One of the most brutal reviews I remember reading was from Time magazine ripping David Salle's (then new) show. Robert Hughes eviscerated him, as he often did with most 80s art stars, also focusing his arrows on Julian Schnabel and his ilk.
I like some of Salle's early work. At the same time, I was surprised how big he was in the art world because of the obvious weaknesses in his work, especially when he paints his photo-referenced imagery. I felt bad for him after that review, but at the same time it was kinda legit. Clearly, Hughes was looking to take him down a peg or two...or three.

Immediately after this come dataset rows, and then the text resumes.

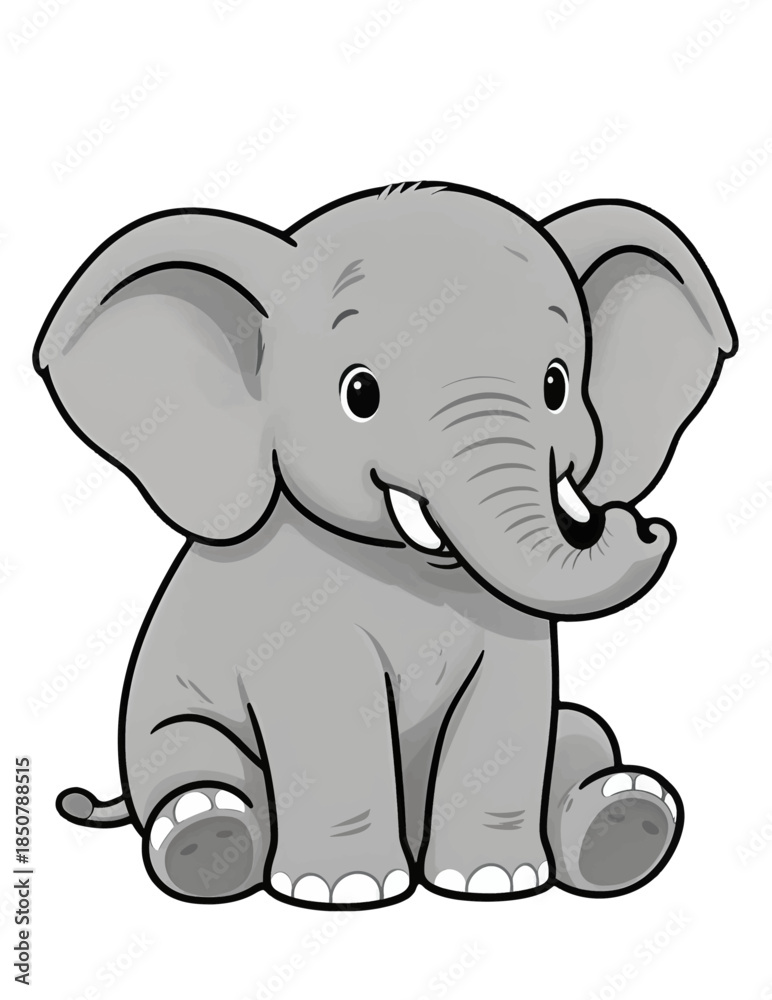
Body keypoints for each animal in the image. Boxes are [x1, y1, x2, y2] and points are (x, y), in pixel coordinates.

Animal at [34, 181, 736, 908]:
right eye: (360, 393)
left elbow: (515, 705)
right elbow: (333, 712)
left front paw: (492, 881)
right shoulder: (294, 609)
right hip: (161, 727)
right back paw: (206, 840)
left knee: (582, 731)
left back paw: (625, 822)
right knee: (187, 757)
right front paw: (343, 889)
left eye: (557, 385)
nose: (642, 525)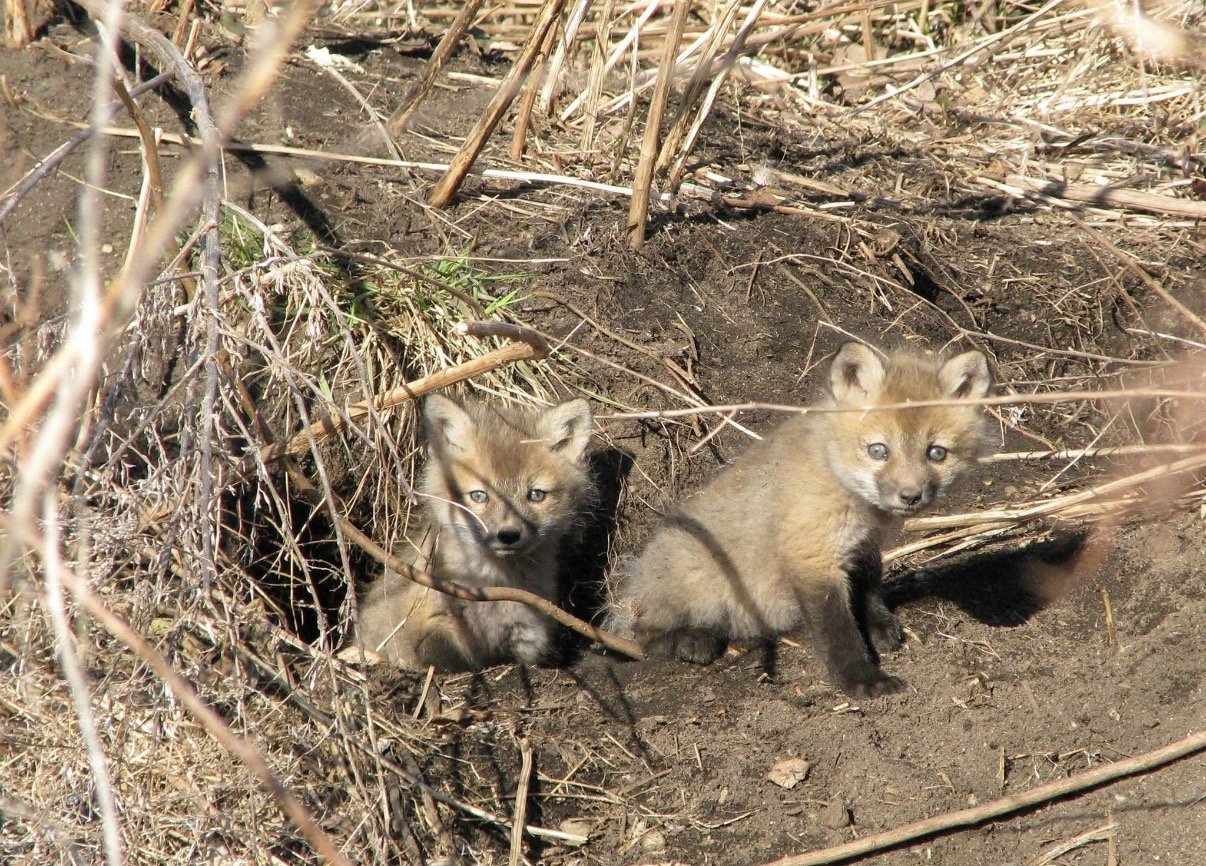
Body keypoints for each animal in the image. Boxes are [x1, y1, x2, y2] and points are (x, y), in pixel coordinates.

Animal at [355, 394, 595, 671]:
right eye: (479, 495)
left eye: (536, 495)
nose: (508, 535)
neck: (494, 590)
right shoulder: (430, 624)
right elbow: (443, 656)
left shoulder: (529, 638)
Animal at [610, 342, 992, 698]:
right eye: (878, 450)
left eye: (936, 453)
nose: (910, 496)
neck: (843, 485)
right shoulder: (812, 556)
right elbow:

So I'm gallery hopping on a way-too-hot-to-be-gallery-hopping day when I passed the Skarstedt Gallery that had a new Salle show. Now here on The Gallery Guy blog, I write about shows I like or find interesting. If I dislike a show or think the work is weak, I generally will write about something else. That's how I do this blog, there's puh-lenty of reviewers out there who are all too ready to attack with their snarky-knives at the forefront. With that said, I'll segue into a rare not so nice blog post.
Salle, now 62, is doing a tribute to 50's/60s pop and commerce with "The Late Product Paintings" and clearly channeling James Rosenquist in a big way. What got me was the press release. Of course, pr is about hyping the product but this was really ripe: "Among painters, Salle has long been acknowledged as a sophisticated and
daring colorist; in these new pictures he uses as many as three distinct
color palettes in the same painting, making them coalesce into
shimmering, vibrant, and luminous fields." Wait, what? Touting that he's using three color palettes, is a bit lipstick-on-the-pig-ish IMHO. Ouch, but there it is. And not that this is relevant, but I've never heard anyone tout him as a "sophisticated and daring colorist."
Salle's work is stream-of-consciousness and meandering, often mixing styles, mediums and found objects in that mode. I think it's fair to say that working that way is a bit ballsy, but it is subject to hits and misses.
Here's what gets me in the piece below: the big yellow telephone. If you're going to copy an advertising line illustration, fine. If you want to do a loose, sketchy drawing or "naive" type image of one, fine. If you're going to do a realistic photo referenced image of a phone - fine! But this comes off as a painter who wanted to do a realistic phone, but it looks more like something from a talented high school student-yes, it's an old phone, some nice things about it, but the proportions and angles are just a bit off - which is fine for a talented high school student. I'm not only amazed that he didn't see it, but no one told him, "Hey, what are you going for with the phone? It's neither here nor there - tighten it up or loosen it up, right now it's in the middle doing nothing." Maybe I'm making much ado about nothing, but it just irks me.